*DATA SUPPLIED*
····················

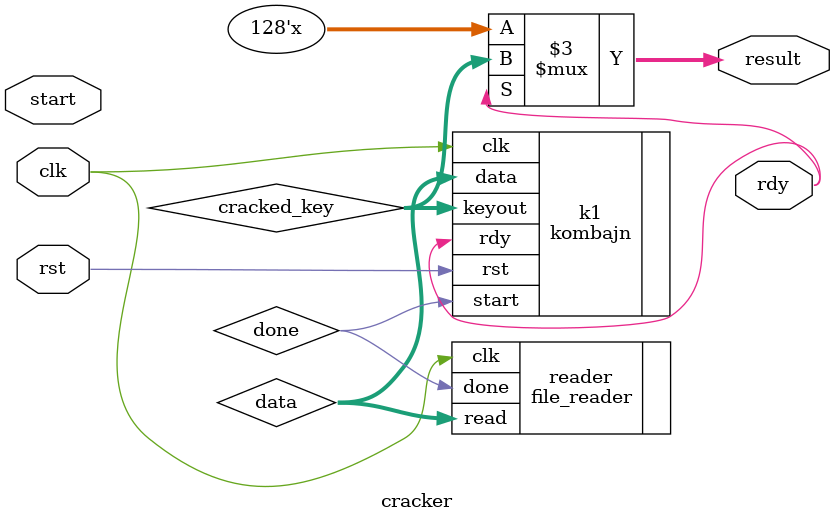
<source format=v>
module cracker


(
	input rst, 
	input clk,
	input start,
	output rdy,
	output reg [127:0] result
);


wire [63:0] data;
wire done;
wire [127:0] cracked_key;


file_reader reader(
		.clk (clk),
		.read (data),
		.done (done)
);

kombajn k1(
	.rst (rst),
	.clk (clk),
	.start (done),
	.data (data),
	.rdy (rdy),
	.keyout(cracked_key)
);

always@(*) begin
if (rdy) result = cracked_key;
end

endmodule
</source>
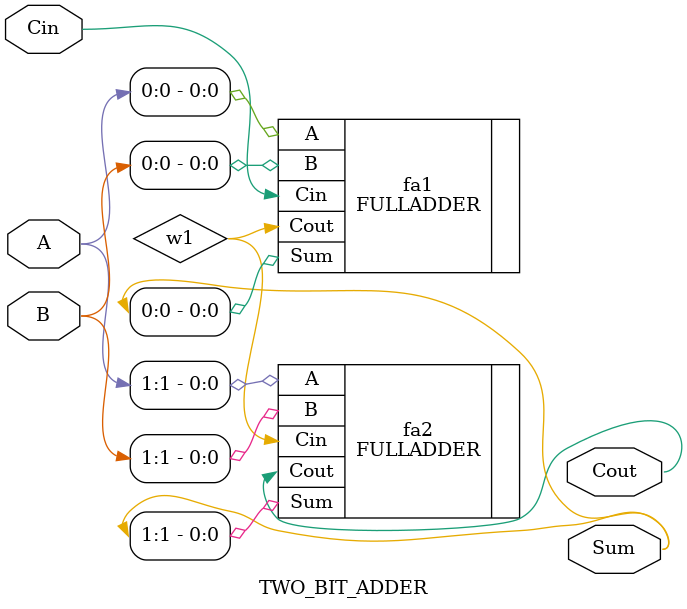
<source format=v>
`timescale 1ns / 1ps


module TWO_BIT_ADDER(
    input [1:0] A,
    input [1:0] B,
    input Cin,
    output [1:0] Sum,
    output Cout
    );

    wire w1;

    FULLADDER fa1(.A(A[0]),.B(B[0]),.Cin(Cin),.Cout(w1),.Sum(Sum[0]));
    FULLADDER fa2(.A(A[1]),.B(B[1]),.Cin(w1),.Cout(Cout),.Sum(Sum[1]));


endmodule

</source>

····················

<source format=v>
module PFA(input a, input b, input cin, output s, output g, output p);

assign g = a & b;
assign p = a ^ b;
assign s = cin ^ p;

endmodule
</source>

····················

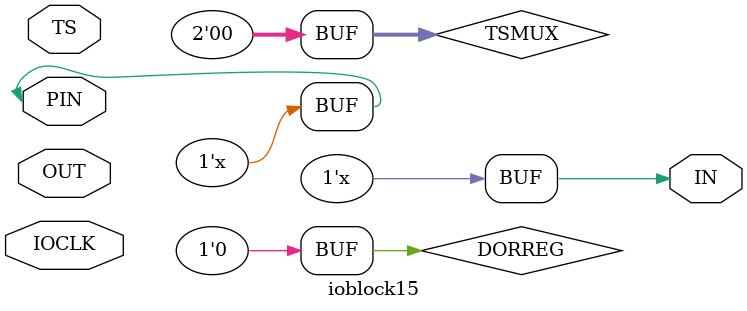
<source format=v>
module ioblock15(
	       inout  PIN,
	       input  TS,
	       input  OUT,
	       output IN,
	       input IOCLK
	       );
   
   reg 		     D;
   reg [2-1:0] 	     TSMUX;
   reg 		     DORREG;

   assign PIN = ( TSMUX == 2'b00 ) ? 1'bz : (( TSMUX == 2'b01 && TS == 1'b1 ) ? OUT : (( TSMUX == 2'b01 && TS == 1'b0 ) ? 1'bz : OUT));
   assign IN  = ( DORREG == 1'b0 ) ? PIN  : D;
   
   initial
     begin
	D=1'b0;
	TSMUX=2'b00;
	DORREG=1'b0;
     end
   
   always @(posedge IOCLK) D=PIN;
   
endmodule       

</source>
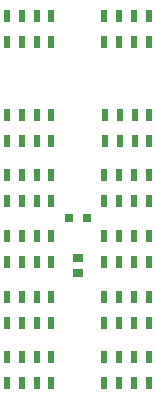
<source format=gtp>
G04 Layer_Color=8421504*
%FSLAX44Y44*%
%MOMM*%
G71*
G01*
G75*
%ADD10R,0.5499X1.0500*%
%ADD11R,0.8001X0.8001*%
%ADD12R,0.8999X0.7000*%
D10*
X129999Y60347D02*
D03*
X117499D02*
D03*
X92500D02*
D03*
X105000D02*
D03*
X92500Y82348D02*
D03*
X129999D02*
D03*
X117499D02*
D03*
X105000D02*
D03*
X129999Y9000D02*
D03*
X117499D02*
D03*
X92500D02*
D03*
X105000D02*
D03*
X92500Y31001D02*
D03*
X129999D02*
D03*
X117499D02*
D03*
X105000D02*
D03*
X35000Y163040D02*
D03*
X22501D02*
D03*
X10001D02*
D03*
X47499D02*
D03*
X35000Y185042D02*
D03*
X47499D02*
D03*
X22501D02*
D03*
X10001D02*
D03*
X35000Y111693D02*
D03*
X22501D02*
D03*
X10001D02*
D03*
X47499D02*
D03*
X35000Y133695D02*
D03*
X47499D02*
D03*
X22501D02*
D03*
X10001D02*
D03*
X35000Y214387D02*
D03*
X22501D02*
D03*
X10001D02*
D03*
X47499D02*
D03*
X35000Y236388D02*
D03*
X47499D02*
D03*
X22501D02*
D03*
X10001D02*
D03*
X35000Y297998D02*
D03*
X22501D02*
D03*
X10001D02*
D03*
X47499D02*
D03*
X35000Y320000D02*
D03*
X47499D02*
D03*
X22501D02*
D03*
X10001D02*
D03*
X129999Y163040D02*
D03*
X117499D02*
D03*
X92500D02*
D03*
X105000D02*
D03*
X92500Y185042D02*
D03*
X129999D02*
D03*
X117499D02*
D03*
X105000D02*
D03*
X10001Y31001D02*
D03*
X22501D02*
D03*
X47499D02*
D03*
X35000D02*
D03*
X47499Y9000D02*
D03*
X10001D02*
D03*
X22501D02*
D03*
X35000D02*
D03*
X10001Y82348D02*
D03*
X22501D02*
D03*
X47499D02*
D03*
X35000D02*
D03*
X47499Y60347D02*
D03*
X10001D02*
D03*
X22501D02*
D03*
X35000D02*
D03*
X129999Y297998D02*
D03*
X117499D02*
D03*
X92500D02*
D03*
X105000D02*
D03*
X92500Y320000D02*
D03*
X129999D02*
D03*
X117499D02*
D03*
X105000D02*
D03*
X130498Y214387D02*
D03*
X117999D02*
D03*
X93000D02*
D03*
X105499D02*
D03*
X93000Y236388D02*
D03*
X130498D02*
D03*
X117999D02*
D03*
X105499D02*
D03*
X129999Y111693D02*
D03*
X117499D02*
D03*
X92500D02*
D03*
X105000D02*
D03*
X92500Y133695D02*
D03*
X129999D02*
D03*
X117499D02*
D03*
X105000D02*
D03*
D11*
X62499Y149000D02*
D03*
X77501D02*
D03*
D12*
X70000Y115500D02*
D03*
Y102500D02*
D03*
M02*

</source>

····················

What is needed here is one number: how many lines of the entries hold the string "IOCLK".

2